'"He is an Angel," said Dadacus. "He is an angel unrevealed even to himself. That is what a typhonian is. One of us here must reveal him. Then he will be worth many of the others. We receive the best of them in compensation for our losses."
The whine of the approaching chopper-cycle had become a scream. The dust of it was a pillar in the air. It came into sight as a howling dot at the bottom of the pillar, and it grew. Riding it was the chopper whom several of them had seen while he was still far below the horizon. He was a huge, bearded, slavering man, the whites of whose eyes were as big as apples, and the black pupils of them were like insane black holes.
His name, lettered in crazy print on his cycle, was Whole-Hog McCloud. He was hairy and naked and obese, a mad and frothing giant. But did he really look like that?
Only at first glance. In reality he had the plastic smooth, primordial, unfinished look of a typhonian. He could still be molded into anything. But the noise of him and of his apparatus!
He had amplifiers on his exhaust; he had amplifiers all over his machine and all over himself. He screamed to a skidding halt, throwing sand and rocks and gravel a hundred meters.

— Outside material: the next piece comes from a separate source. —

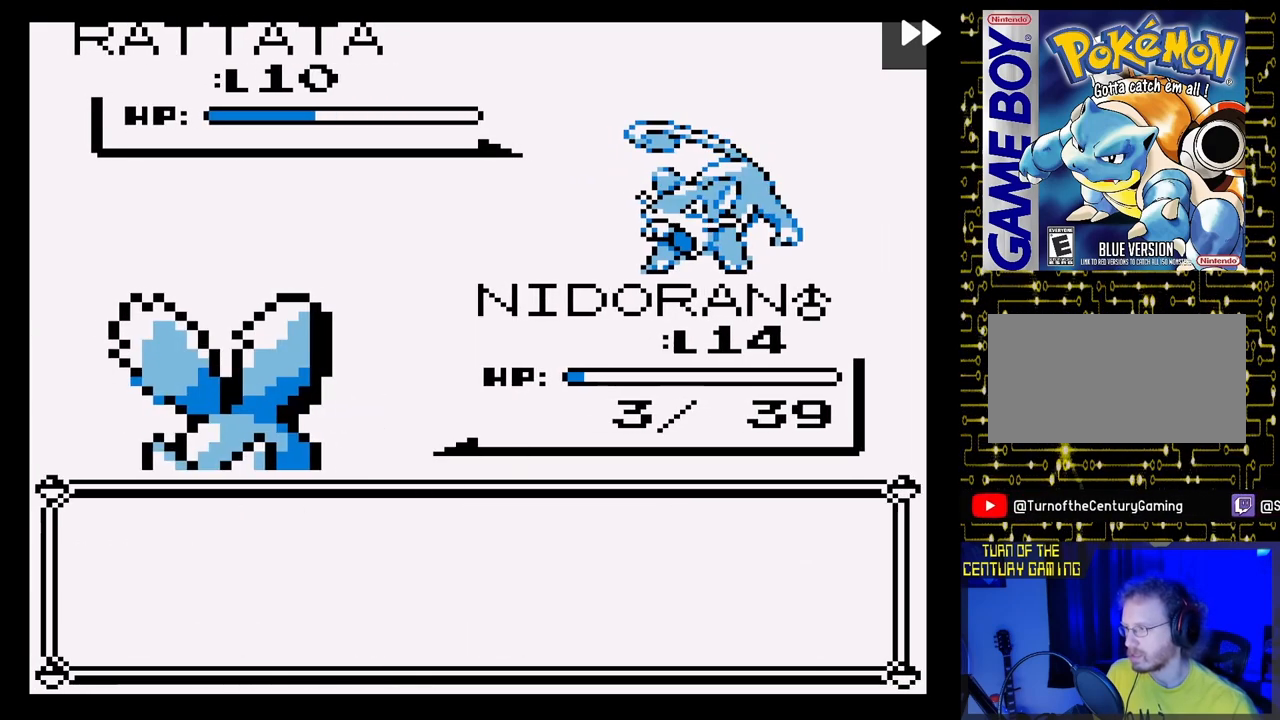
{"buttons": ["A"], "events": [[217, "A", "up"], [383, "A", "down"]]}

He was bloodied in his hairy nakedness from his skidding fall, and he had intended it so. He arose and arose again, appearing more giantlike than was possible.

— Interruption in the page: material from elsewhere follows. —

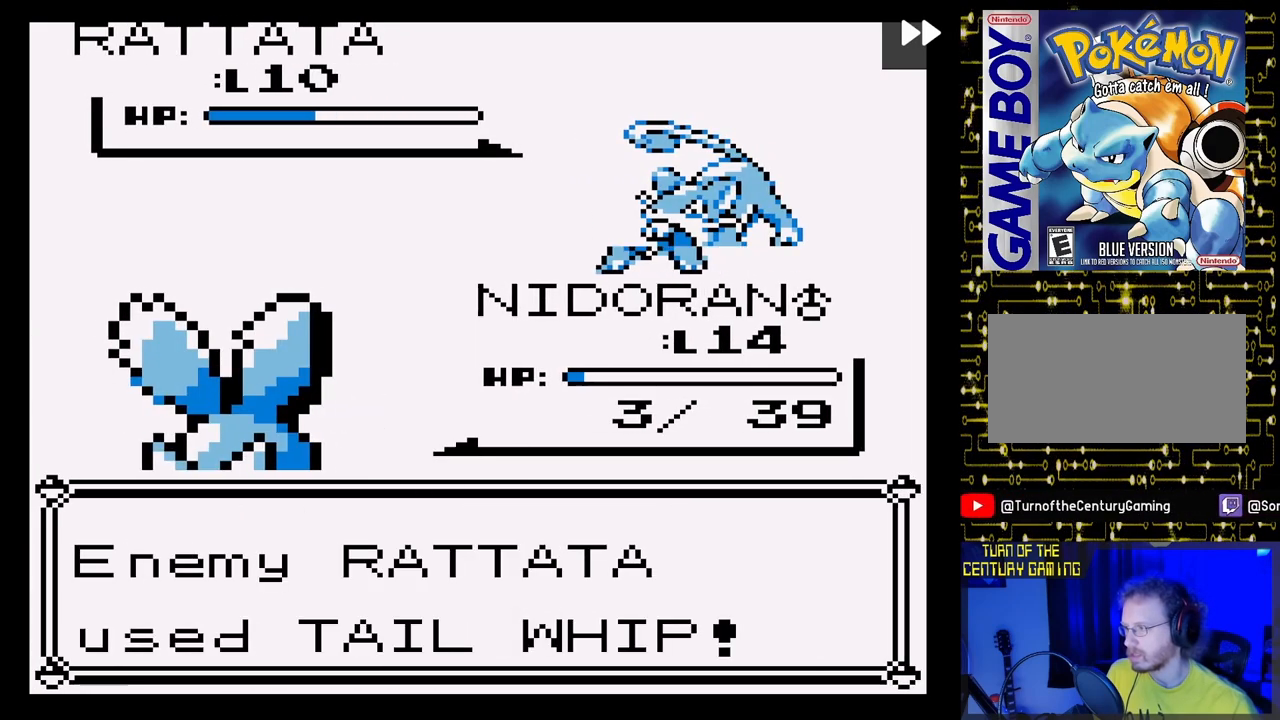
{"buttons": [], "events": [[33, "A", "up"]]}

"We fight to the death," the big chopper roared through his amplifiers. "I fight and kill you all at once." And he came at them swinging a length of chain in one of his huge hands.
"No, we wrestle to life," Celsus said. Celsus was the biggest man of his group of desert people. "And you strive with myself only, not with all at once. I'm a mightier wrestler than you'd believe, and my help is from otherwhere."
But part of Celsus' help was from those present. Domitilla spread out her hands, and there was silence. The fallen chopper-cycle coughed and its engine died.
The electronic noise boxes that were hung on the machine all conked out with their amplifiers. There was left only quiet and little puffs of black smoke. The throat amplifier of the giant Whole-Hog McCloud likewise went silent with a bigger puff of blacker smoke. The giant tried to roar again, but his only noise was a weak, hoarse croaking.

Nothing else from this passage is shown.